Tiny mite :: Rowan is over a lb!!!!:--big_grin::dblthumb2


----------



## lgnutah (Feb 26, 2007)

Rowan was just 11 oz 3 days ago, and she is already over a pound. That is an impressive weight gain.
They both are adorable. And I love the expression on mom's face-pleased as punch with herself.


----------



## Buddy's mom forever (Jun 23, 2011)

Love them!


----------



## Lucky Penny (Nov 13, 2011)

They are so adorable!


----------



## arcane (Sep 18, 2007)

*hot puppies!*

wrapped an ice pack for the fat HOT puppies!!! ahhhhh relief!!!!!!!:


----------



## inge (Sep 20, 2009)

What a smart idea! The girl seems to be catching up, Heather!


----------



## Karin Wise (Mar 23, 2012)

O man! This is awesome! one of each i say...


----------



## Soontobedad (Nov 6, 2011)

any updated pics?

the pups are extremely gorgeous

i can't wait to see the progression of growth with that little girl


----------



## arcane (Sep 18, 2007)

*Arcane One Lone Rowan Tree*

I love this one of Rowan


----------



## Karen519 (Aug 21, 2006)

*Beautiful*

Both of the puppies are stunning!!


----------



## CAROLINA MOM (May 12, 2009)

The picture of Rowan is so precious.


----------



## goldhaven (Sep 3, 2009)

How are the pups doing?


----------



## arcane (Sep 18, 2007)

*2 wks 4 days!*

I have a feeling my housework just went down the toilet!!! It is hard to not spend all day with these 2!!!!


----------



## inge (Sep 20, 2009)

Sweet!

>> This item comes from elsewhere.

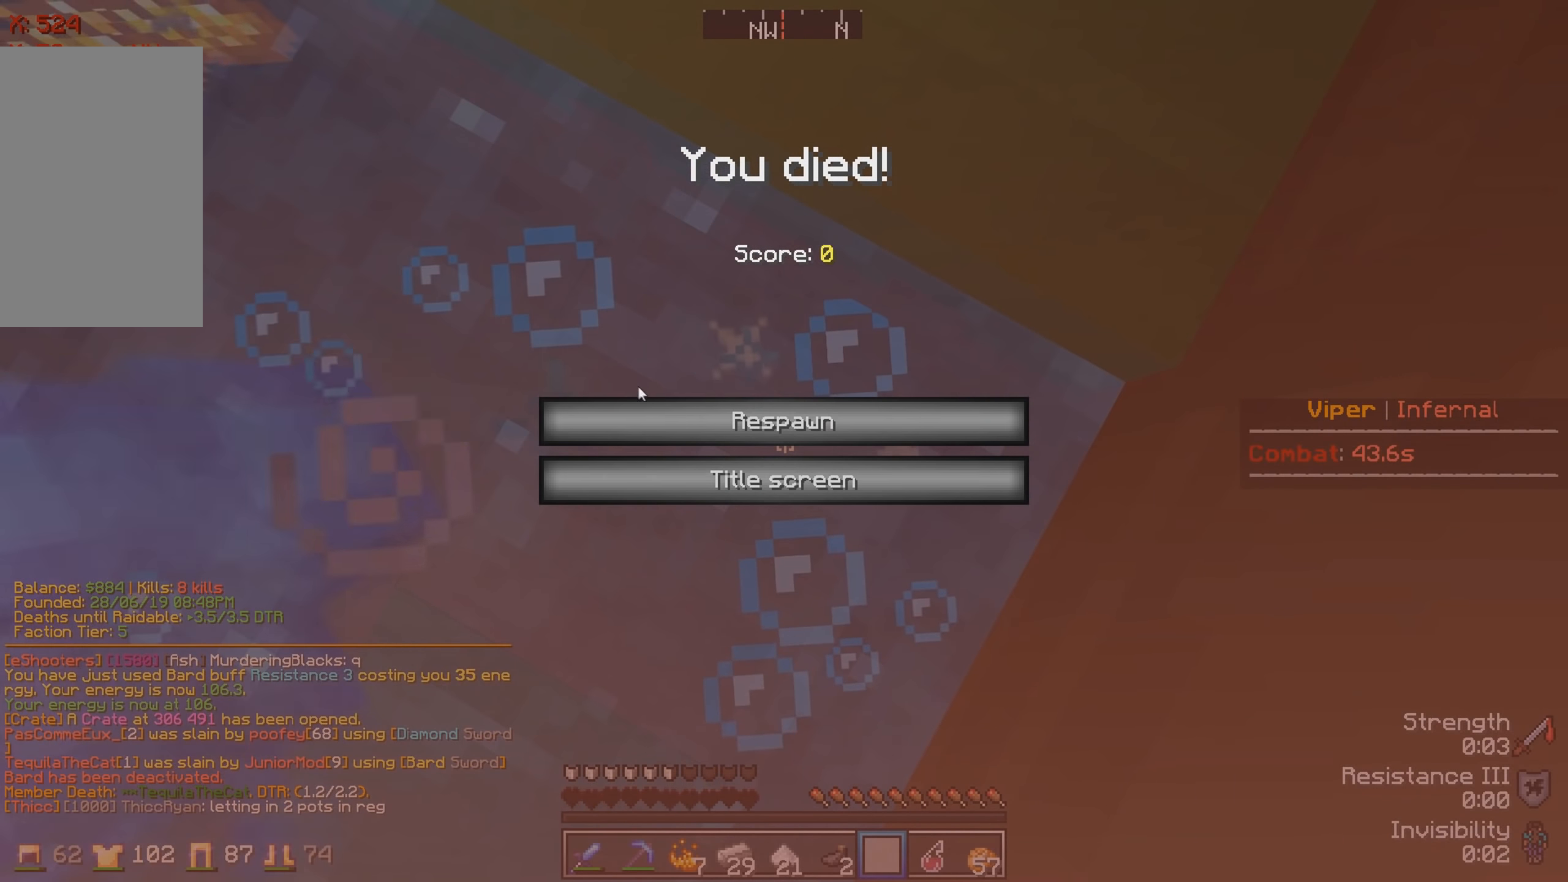
{"keys": [], "events": []}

I love those faces...


----------



## Wagners Mom2 (Mar 20, 2012)

My goodness!! I wouldn't get ANYThing done if they were at my house! They are beautiful!!!


----------



## Tahnee GR (Aug 26, 2006)

2, 2 cute


----------



## CAROLINA MOM (May 12, 2009)

I have to agree, I wouldn't be doing anything else but enjoying them if it were me.

So adorable, beautiful pups.


----------



## Ninde'Gold (Oct 21, 2006)

They're adorable!


----------



## GoldenMum (Mar 15, 2010)

Stunning pups! Love them both! Please keep the pics coming, we can all get our puppy fix!


----------



## Buddy's mom forever (Jun 23, 2011)

They are so cute no wonder you spend so much time with them.


----------



## missmarstar (Jul 22, 2007)

Send them to my house, Heather, then you can do your housework and I can get some puppy cuddles!!


----------



## arcane (Sep 18, 2007)

*3 weeks*

oh my these two are getting sweet! Mr is very outgoing and vocal :uhoh: and Rowan is a sweet quiet little lady!


----------



## KiwiD (Jan 14, 2008)

They are soooo adorable! I can just imagine how cute that little roooing sound is in person.


----------



## Buddy's mom forever (Jun 23, 2011)

They are so precious!


----------



## ILoveMyGolden (Oct 19, 2006)

arcane, this duo is TOO cute. I have loved following along and the updated photos are great!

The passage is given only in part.